Small businesses need more support for growth
Editor's note: Peking University's Guanghua School of Management released a survey report on China's small and micro-business operators at a recent seminar. The seminar brought together scholars, industry experts and practitioners to discuss the current state of small businesses, the pressures they face, the changes brought by artificial intelligence and digital tools, and the policies needed to support their growth. The following are excerpts from their remarks.
Supporting small enterprises through stable expectations
By Tian Xuan
Small and micro-businesses are the deepest foundation of China's economy and the broadest micro-level base of its growth.
Understanding their operating conditions, responding to their policy expectations and paying attention to their survival and development is not only an academic task, but also a responsibility of our time.

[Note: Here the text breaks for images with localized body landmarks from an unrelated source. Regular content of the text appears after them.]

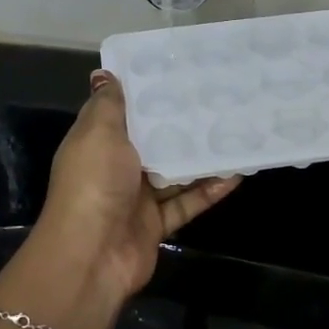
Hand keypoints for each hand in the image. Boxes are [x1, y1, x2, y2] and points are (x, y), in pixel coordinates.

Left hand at [33, 70, 240, 304]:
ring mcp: (136, 198)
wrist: (91, 256)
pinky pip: (186, 203)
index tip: (178, 72)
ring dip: (201, 158)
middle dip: (180, 124)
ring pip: (174, 173)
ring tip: (234, 133)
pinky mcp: (156, 224)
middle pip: (152, 142)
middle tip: (218, 100)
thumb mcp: (98, 133)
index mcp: (98, 142)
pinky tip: (236, 174)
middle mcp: (116, 167)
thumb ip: (109, 104)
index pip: (122, 112)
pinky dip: (208, 191)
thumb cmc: (94, 183)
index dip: (146, 93)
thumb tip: (104, 73)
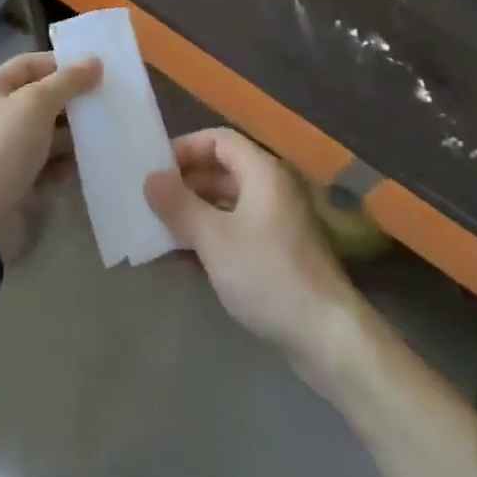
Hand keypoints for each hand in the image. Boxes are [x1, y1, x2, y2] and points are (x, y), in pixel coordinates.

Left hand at [0, 52, 100, 260]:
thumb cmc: (3, 147)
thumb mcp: (36, 104)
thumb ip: (67, 81)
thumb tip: (95, 62)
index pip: (28, 65)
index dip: (60, 64)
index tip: (94, 70)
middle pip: (39, 100)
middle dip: (70, 102)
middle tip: (104, 102)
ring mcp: (4, 152)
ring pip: (45, 134)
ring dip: (71, 136)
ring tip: (100, 136)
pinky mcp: (15, 183)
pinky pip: (45, 166)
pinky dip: (63, 165)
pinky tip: (83, 168)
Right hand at [145, 128, 358, 361]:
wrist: (326, 337)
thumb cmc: (267, 273)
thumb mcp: (214, 238)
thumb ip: (179, 205)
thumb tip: (150, 179)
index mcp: (262, 171)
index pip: (218, 140)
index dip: (186, 148)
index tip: (156, 169)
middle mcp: (272, 188)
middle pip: (223, 171)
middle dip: (186, 184)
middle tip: (152, 202)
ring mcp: (277, 223)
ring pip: (228, 205)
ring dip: (195, 215)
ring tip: (161, 232)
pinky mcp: (279, 254)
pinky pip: (237, 232)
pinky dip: (212, 239)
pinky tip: (185, 262)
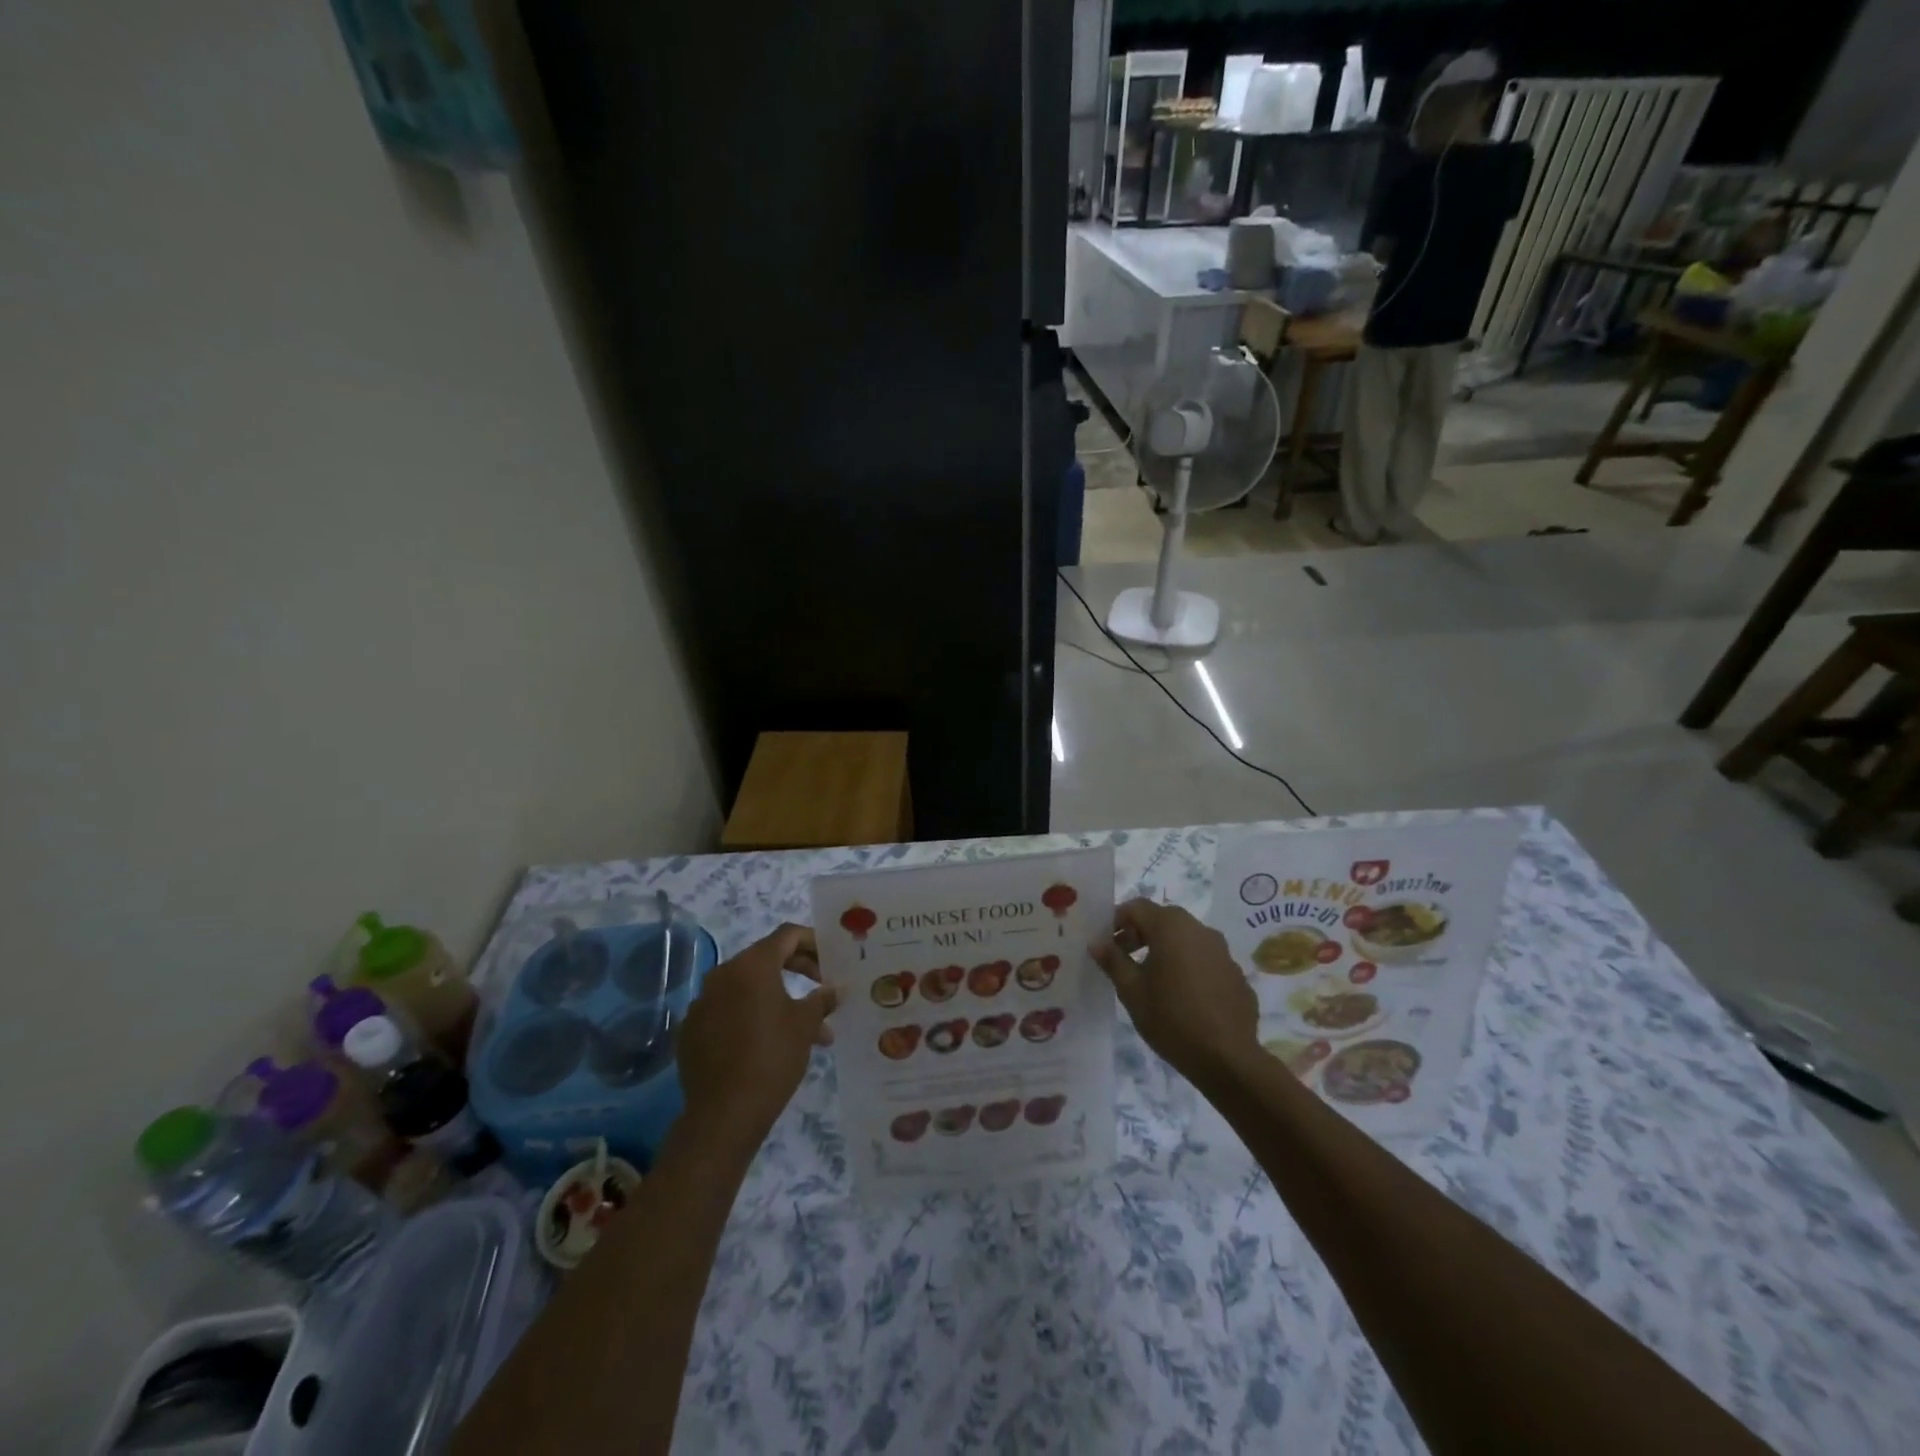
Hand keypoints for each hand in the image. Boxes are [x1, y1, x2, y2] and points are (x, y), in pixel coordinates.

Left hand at [676, 924, 837, 1157]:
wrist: (723, 1114)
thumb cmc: (772, 1058)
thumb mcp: (805, 1025)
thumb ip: (821, 999)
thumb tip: (833, 989)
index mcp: (751, 966)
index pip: (787, 935)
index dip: (813, 941)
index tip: (831, 958)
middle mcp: (722, 975)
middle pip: (766, 959)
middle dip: (799, 970)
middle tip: (822, 987)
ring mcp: (702, 1003)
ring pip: (749, 989)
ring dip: (779, 999)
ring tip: (807, 1030)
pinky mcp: (692, 1030)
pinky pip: (728, 1011)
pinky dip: (751, 1017)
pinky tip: (769, 1043)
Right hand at [1090, 899, 1257, 1088]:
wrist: (1228, 1059)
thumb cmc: (1171, 1018)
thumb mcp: (1131, 990)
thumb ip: (1113, 960)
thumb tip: (1097, 942)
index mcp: (1171, 927)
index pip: (1136, 907)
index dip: (1116, 920)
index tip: (1105, 943)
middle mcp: (1200, 929)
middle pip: (1163, 920)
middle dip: (1140, 934)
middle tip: (1124, 958)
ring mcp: (1223, 952)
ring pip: (1186, 939)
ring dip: (1166, 950)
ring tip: (1153, 979)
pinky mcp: (1236, 975)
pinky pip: (1205, 961)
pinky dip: (1189, 968)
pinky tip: (1183, 997)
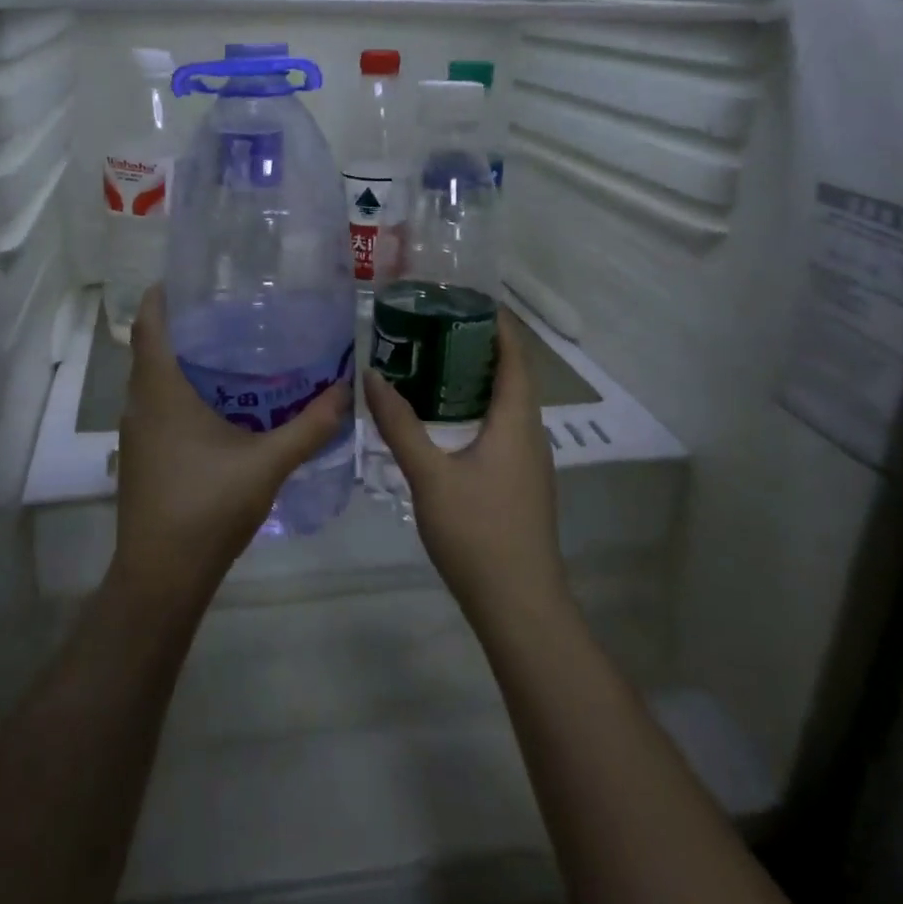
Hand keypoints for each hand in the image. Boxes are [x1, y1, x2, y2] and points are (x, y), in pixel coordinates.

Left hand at [109, 285, 351, 613]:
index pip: (149, 323)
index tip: (194, 277)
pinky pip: (159, 405)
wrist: (161, 577)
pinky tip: (222, 404)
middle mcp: (140, 403)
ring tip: (233, 350)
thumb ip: (309, 427)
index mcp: (161, 390)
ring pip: (155, 379)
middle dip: (186, 325)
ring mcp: (137, 432)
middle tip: (233, 310)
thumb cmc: (207, 507)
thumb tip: (345, 390)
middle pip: (153, 347)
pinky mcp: (142, 455)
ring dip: (185, 361)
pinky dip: (183, 391)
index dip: (163, 294)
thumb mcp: (267, 463)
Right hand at [363, 310, 568, 628]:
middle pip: (511, 375)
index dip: (497, 323)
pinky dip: (476, 409)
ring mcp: (529, 462)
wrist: (519, 606)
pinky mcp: (520, 484)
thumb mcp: (429, 475)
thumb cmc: (478, 532)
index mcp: (516, 420)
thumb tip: (372, 377)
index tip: (467, 297)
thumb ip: (400, 425)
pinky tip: (445, 419)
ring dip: (476, 379)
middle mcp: (530, 433)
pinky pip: (501, 429)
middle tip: (434, 325)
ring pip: (506, 405)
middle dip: (478, 346)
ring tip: (432, 362)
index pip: (515, 355)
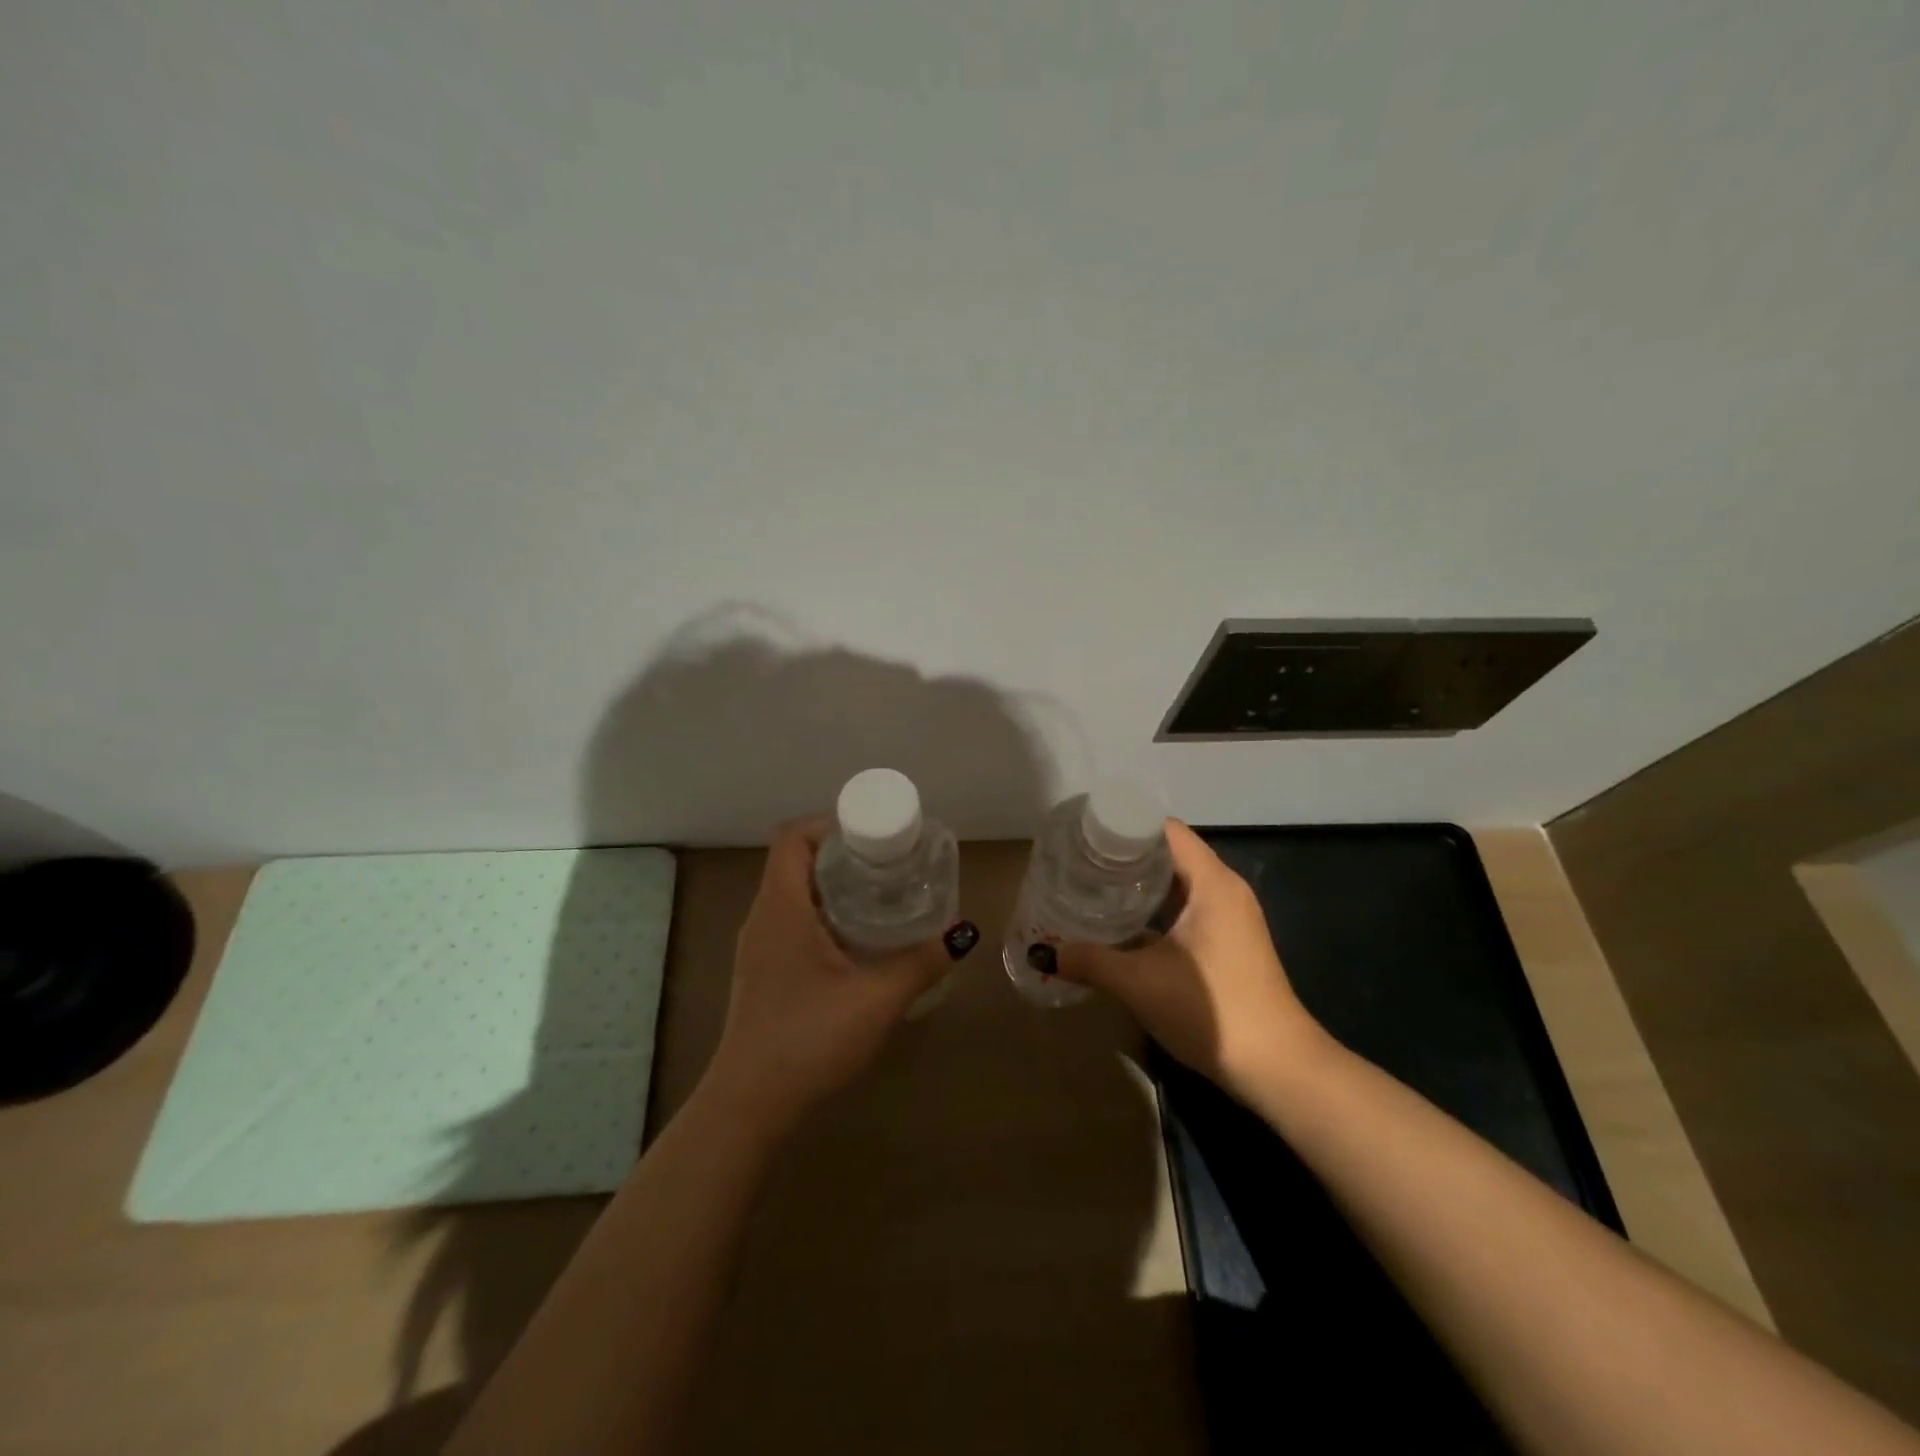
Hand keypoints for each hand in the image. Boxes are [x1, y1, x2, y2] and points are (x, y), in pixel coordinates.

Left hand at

China's GDP grew by 5 percent in 2025 despite a complex external environment and insufficient domestic demand. This was no easy achievement. For 2026, setting the growth target as a flexible range reflects an effort to reduce the emphasis on a single numerical level and shift attention toward high-quality development.
It also leaves more room for structural adjustment, risk prevention and livelihood improvement.
The logic of expanding domestic demand is changing. It is moving away from direct policy stimulus and toward activating the market's own internal momentum.
The key is to stabilize employment so that people have money to spend, strengthen social security so that people dare to spend, and create new consumption scenarios so that people have places and reasons to spend.
To foster new growth drivers, China needs to upgrade traditional industries, develop strategic emerging industries, make early plans for future industries, and improve the quality of the service sector so as to extend both ends of the "smile curve".
For small, medium and micro-enterprises, two macro-level supports are especially important. The first is a sound legal environment.
China should strengthen the implementation of the Private Economy Promotion Law, advance legislation on a personal bankruptcy system, and give "honest but unfortunate" entrepreneurs a real chance to start again. Stronger intellectual property protection is also essential, as it can provide clear incentives for private and small businesses to innovate.
The second is a stable macro-policy orientation. Research shows that policy orientation itself does not have a significant impact on corporate innovation, but policy uncertainty can seriously discourage long-term investment. It is therefore crucial to maintain policy continuity, stability and consistency, so that the market can form steady expectations. This is vital for encouraging small and micro enterprises to invest, innovate and grow over the long term.
Tian Xuan is the dean of Guanghua School of Management, Peking University. The views don't necessarily reflect those of China Daily.